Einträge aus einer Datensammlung

* * *

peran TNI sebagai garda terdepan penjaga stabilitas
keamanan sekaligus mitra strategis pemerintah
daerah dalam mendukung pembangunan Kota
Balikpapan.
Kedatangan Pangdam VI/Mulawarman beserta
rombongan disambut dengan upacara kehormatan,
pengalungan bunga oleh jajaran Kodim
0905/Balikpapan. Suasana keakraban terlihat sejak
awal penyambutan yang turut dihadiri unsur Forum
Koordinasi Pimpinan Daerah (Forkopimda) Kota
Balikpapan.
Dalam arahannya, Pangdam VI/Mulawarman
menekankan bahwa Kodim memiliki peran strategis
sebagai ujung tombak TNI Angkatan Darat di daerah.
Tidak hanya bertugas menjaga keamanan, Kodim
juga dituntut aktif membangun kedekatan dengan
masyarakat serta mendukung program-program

* * *

▶ [Ziel der Übung]:
Tausche in den Daten oben „Kodim“ überall gegen „Komando Distrik Militer“ aus und gib den Text sonst unverändert wieder.

▶ [Lösung der Übung]:
peran TNI sebagai garda terdepan penjaga stabilitas
keamanan sekaligus mitra strategis pemerintah
daerah dalam mendukung pembangunan Kota
Balikpapan.
Kedatangan Pangdam VI/Mulawarman beserta
rombongan disambut dengan upacara kehormatan,
pengalungan bunga oleh jajaran Komando Distrik Militer
0905/Balikpapan. Suasana keakraban terlihat sejak
awal penyambutan yang turut dihadiri unsur Forum
Koordinasi Pimpinan Daerah (Forkopimda) Kota
Balikpapan.
Dalam arahannya, Pangdam VI/Mulawarman
menekankan bahwa Komando Distrik Militer memiliki peran strategis
sebagai ujung tombak TNI Angkatan Darat di daerah.
Tidak hanya bertugas menjaga keamanan, Komando Distrik Militer
juga dituntut aktif membangun kedekatan dengan
masyarakat serta mendukung program-program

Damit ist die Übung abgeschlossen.